Word for word, repeat every record.

── Extracted material

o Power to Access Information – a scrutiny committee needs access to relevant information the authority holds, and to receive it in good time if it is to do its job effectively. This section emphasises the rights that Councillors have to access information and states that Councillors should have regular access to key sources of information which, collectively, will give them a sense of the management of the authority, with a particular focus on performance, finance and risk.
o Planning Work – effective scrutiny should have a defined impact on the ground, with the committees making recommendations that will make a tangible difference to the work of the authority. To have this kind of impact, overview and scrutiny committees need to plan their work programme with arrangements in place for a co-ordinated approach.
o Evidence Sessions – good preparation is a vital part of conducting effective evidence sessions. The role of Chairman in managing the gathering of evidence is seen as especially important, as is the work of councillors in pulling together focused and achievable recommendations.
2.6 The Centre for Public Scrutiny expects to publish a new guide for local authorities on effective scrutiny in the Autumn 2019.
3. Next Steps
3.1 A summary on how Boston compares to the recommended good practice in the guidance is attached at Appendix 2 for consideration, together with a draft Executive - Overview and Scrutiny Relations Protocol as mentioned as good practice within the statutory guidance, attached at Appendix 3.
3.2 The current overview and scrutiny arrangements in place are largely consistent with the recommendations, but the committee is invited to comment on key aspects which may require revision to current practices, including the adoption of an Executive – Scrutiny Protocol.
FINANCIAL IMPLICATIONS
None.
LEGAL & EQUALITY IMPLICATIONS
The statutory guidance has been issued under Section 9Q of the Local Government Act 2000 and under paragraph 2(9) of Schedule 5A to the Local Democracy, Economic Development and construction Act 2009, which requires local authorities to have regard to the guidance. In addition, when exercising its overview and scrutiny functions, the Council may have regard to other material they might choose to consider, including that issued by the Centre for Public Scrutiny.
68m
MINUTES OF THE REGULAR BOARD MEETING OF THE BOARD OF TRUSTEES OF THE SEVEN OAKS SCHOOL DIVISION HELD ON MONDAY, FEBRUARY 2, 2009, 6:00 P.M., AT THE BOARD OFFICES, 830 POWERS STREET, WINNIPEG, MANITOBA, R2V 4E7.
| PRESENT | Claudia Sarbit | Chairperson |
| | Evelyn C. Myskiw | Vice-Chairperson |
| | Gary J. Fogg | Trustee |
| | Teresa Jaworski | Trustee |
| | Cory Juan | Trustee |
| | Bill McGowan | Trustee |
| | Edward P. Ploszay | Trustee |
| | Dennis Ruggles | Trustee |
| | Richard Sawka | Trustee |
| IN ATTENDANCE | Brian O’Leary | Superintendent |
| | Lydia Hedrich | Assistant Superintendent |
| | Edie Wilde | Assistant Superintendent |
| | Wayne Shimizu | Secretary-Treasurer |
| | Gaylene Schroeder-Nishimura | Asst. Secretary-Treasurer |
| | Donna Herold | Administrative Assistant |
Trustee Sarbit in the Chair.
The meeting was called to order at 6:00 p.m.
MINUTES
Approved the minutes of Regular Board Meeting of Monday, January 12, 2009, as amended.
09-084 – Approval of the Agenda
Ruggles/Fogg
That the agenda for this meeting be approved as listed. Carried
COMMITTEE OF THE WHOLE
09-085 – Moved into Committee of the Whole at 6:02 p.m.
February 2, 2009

────

**Answer box**:
o Power to Access Information – a scrutiny committee needs access to relevant information the authority holds, and to receive it in good time if it is to do its job effectively. This section emphasises the rights that Councillors have to access information and states that Councillors should have regular access to key sources of information which, collectively, will give them a sense of the management of the authority, with a particular focus on performance, finance and risk.
o Planning Work – effective scrutiny should have a defined impact on the ground, with the committees making recommendations that will make a tangible difference to the work of the authority. To have this kind of impact, overview and scrutiny committees need to plan their work programme with arrangements in place for a co-ordinated approach.
o Evidence Sessions – good preparation is a vital part of conducting effective evidence sessions. The role of Chairman in managing the gathering of evidence is seen as especially important, as is the work of councillors in pulling together focused and achievable recommendations.
2.6 The Centre for Public Scrutiny expects to publish a new guide for local authorities on effective scrutiny in the Autumn 2019.
3. Next Steps
3.1 A summary on how Boston compares to the recommended good practice in the guidance is attached at Appendix 2 for consideration, together with a draft Executive - Overview and Scrutiny Relations Protocol as mentioned as good practice within the statutory guidance, attached at Appendix 3.
3.2 The current overview and scrutiny arrangements in place are largely consistent with the recommendations, but the committee is invited to comment on key aspects which may require revision to current practices, including the adoption of an Executive – Scrutiny Protocol.
FINANCIAL IMPLICATIONS
None.
LEGAL & EQUALITY IMPLICATIONS
The statutory guidance has been issued under Section 9Q of the Local Government Act 2000 and under paragraph 2(9) of Schedule 5A to the Local Democracy, Economic Development and construction Act 2009, which requires local authorities to have regard to the guidance. In addition, when exercising its overview and scrutiny functions, the Council may have regard to other material they might choose to consider, including that issued by the Centre for Public Scrutiny.
68m
MINUTES OF THE REGULAR BOARD MEETING OF THE BOARD OF TRUSTEES OF THE SEVEN OAKS SCHOOL DIVISION HELD ON MONDAY, FEBRUARY 2, 2009, 6:00 P.M., AT THE BOARD OFFICES, 830 POWERS STREET, WINNIPEG, MANITOBA, R2V 4E7.
| PRESENT | Claudia Sarbit | Chairperson |
| | Evelyn C. Myskiw | Vice-Chairperson |
| | Gary J. Fogg | Trustee |
| | Teresa Jaworski | Trustee |
| | Cory Juan | Trustee |
| | Bill McGowan | Trustee |
| | Edward P. Ploszay | Trustee |
| | Dennis Ruggles | Trustee |
| | Richard Sawka | Trustee |
| IN ATTENDANCE | Brian O’Leary | Superintendent |
| | Lydia Hedrich | Assistant Superintendent |
| | Edie Wilde | Assistant Superintendent |
| | Wayne Shimizu | Secretary-Treasurer |
| | Gaylene Schroeder-Nishimura | Asst. Secretary-Treasurer |
| | Donna Herold | Administrative Assistant |
Trustee Sarbit in the Chair.
The meeting was called to order at 6:00 p.m.
MINUTES
Approved the minutes of Regular Board Meeting of Monday, January 12, 2009, as amended.
09-084 – Approval of the Agenda
Ruggles/Fogg
That the agenda for this meeting be approved as listed. Carried
COMMITTEE OF THE WHOLE
09-085 – Moved into Committee of the Whole at 6:02 p.m.
February 2, 2009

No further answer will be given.